While conceding that these criticisms have the merit of forcing me to reconsider broad generalizations, I should call attention to certain relevant facts. The political and social distance between Evangelicals and other Protestants is narrowing, as Alan Wolfe joyously shows in the October 2000 Atlantic Monthly. It is no longer the case that Evangelicals stand for traditional rural values interwoven with Old Testament moral prescriptions. They may vote Republican more often than Democratic, but are mellowing on all kinds of social issues, including feminism and the need to atone for the American Christian racist past.

One should not confuse the slightly right-of-center voting practices of Evangelicals with hard-core rightwing anything. The Evangelicals I encounter at my own denominational college are certainly not outspoken conservatives. Moreover, while the men vote Republican, often like their non-Evangelical parents and siblings, their wives, like other suburban Protestant women, support more often than not liberal Democrats. A huge scholarly literature is available that explains why this is so.

Note I never deny that there are theological differences between Evangelicals and mainliners, though sometimes these appear less salient than they really are because of the uninformed but orthodox-sounding responses that most Protestants give to survey questions dealing with faith. What I stress is that despite differing degrees of theological fervor, Evangelicals and mainliners are both afflicted by the politics of guilt.

As for the insistence on Southern exceptionalism, I suspect by now it is less important than it once was. Mark Shibley, Wade C. Ruf, and James D. Hunter see the major sociological divide among Evangelicals as the split between urban-suburban and relatively rural congregations. This divide may be politically and culturally at least as critical as the one separating mainliners and Evangelicals. It splits Southerners as well as Northerners into ideologically identifiable groups. 

Going back further in time, I am less impressed than Professor Wilson by the dissimilarities between Southern and New England religions. Much of the antebellum Southern gentry were Presbyterian, and even the Southern Baptists were influenced by the theological and ethical peculiarities of eighteenth-century Calvinism. As Eugene Genovese shows in A Consuming Fire: The Fall of the Confederacy in the Mind of the White Christian South, the Protestant clergy throughout the South repeatedly called upon their congregations to do penance after the Civil War. Many attributed the suffering and humiliation of their region to the failure to practice slavery in a humane, Christian fashion.

Though it may be a stretch from such calls to atone to the present PC, it is equally one from the sermons of Jonathan Edwards to contemporary liberalism.
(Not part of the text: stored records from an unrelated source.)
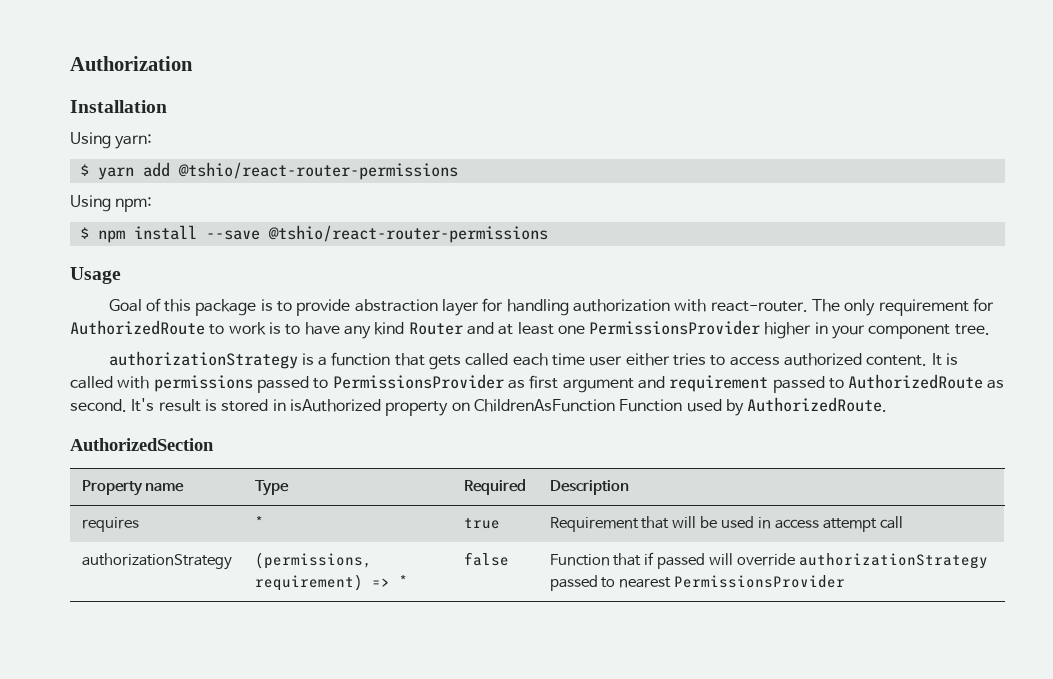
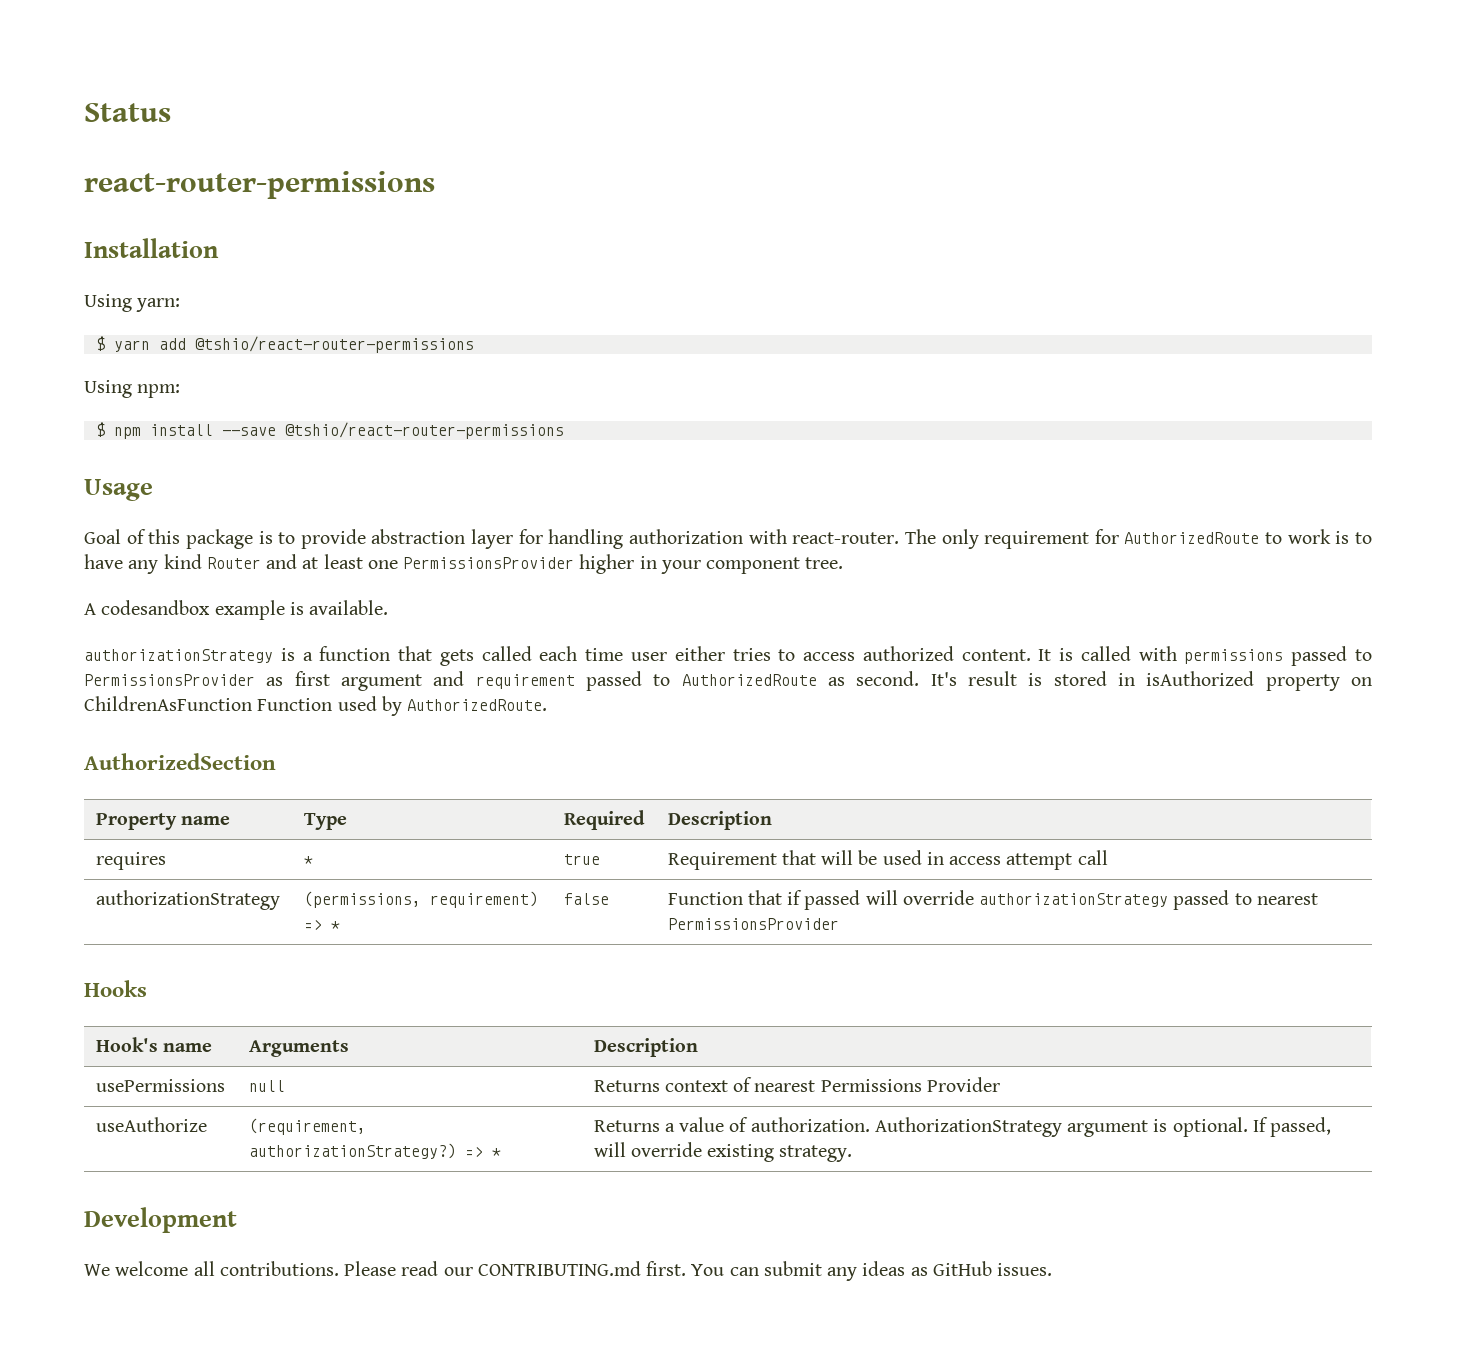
[70,56,193,71] Authorization -> [84,103,171,122] [84,171,435,199] Status // react-router-permissions
(990, 329) none -> [84,600,389,620] // A codesandbox example is available.
(846, 581) none -> [84,980,147,997] [95,1037,212,1052] [248,1040,349,1057] [593,1038,698,1057] [95,1079,225,1092] [248,1080,285,1092] [593,1077,1000,1092] [95,1117,207,1132] [248,1118,366,1135] [248,1143,501,1159] [593,1117,1332,1137] [593,1142,853,1162] [84,1207,237,1233] [84,1261,1053,1281] // Hooks // Hook's name | Arguments | Description // usePermissions | null | Returns context of nearest Permissions Provider // useAuthorize | (requirement, authorizationStrategy?) => * | Returns a value of authorization. AuthorizationStrategy argument is optional. If passed, will override existing strategy. // Development // We welcome all contributions. Please read our CONTRIBUTING.md first. You can submit any ideas as GitHub issues.

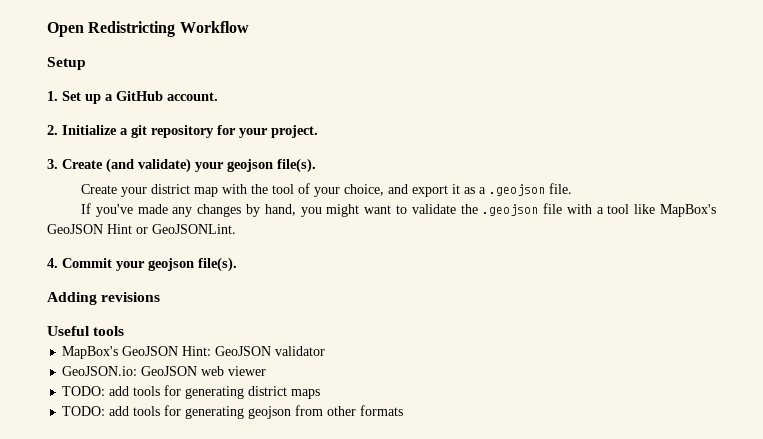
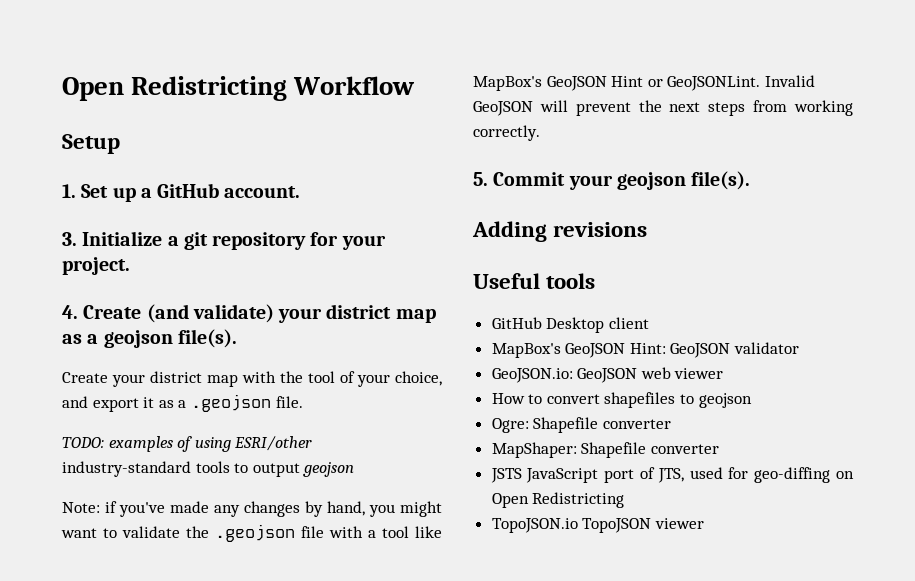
[47,125,58,135] 2. -> [62,232,77,246] 3.
[47,159,58,169] 3. -> [62,305,78,319] 4.
(224, 167) none -> [326,304,436,323] [62,334,99,344] district map as a
[81,203,92,214] If -> [62,436,313,452] [62,461,355,477] [62,501,117,513] TODO: examples of using ESRI/other industry-standard tools to output geojson // Note: if
[47,258,58,268] // 4. -> [764,75,815,87] [473,100,853,116] [473,125,540,141] [473,172,488,186] Invalid GeoJSON will prevent the next steps from working correctly. // 5.
(125, 331) none -> [491,317,649,333] // GitHub Desktop client
[62,385,321,399] [62,405,404,419] TODO: add tools for generating district maps // TODO: add tools for generating geojson from other formats -> [491,392,752,408] [491,417,671,433] [491,442,719,458] [490,467,854,483] [491,492,625,508] [491,518,704,533] How to convert shapefiles to geojson // Ogre: Shapefile converter // MapShaper: Shapefile converter // JSTS JavaScript port of JTS, used for geo-diffing on Open Redistricting // TopoJSON.io TopoJSON viewer

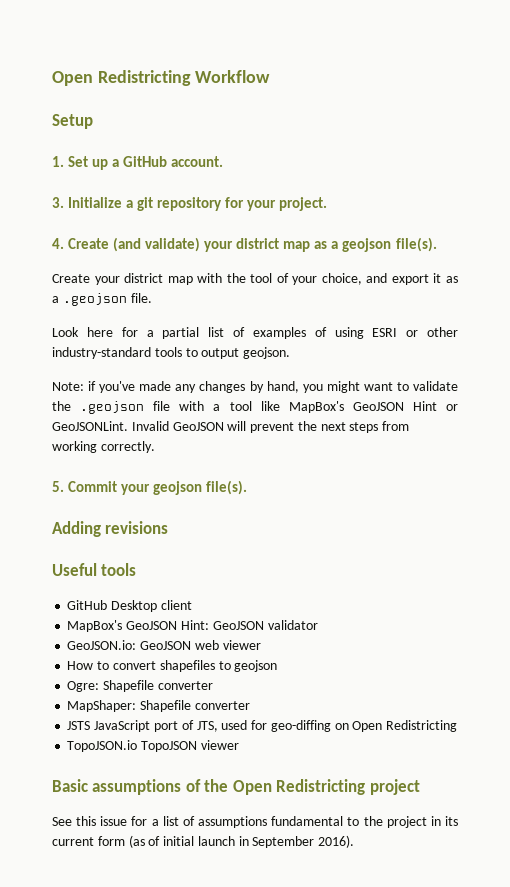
[62,436,313,452] TODO: examples of using ESRI/other -> [52,327,458,339] Look here for a partial list of examples of using ESRI or other
[303,462,355,477] geojson -> [243,347,291,359] geojson.
(704, 523) none -> [52,779,420,795] [52,816,458,828] [52,835,355,848] // Basic assumptions of the Open Redistricting project // See this issue for a list of assumptions fundamental to the project in its current form (as of initial launch in September 2016).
All that is being suggested is that there may be lines of continuity in both cases. And those lines must be taken into account to understand the reaching out to minorities and endorsement of Third World immigration by predominantly Protestant Republican leaders. The mere effort by Republicans to pick up votes from anywhere explains neither very well.

Finally let me emphasize for those who might think otherwise: I am not at all hostile to the Protestant Reformation; or to Calvinist societies in general. Both represent a distinctly Western achievement, fundamental to what was once the moral soul of  America.

My criticism concerns the egregious deterioration of Protestant societies, and what in the Protestant past might have led to this process.    

Paul Gottfried  is Professor of Humanities at Elizabethtown College, PA.  He is the author of After Liberalism and Carl Schmitt: Politics and Theory.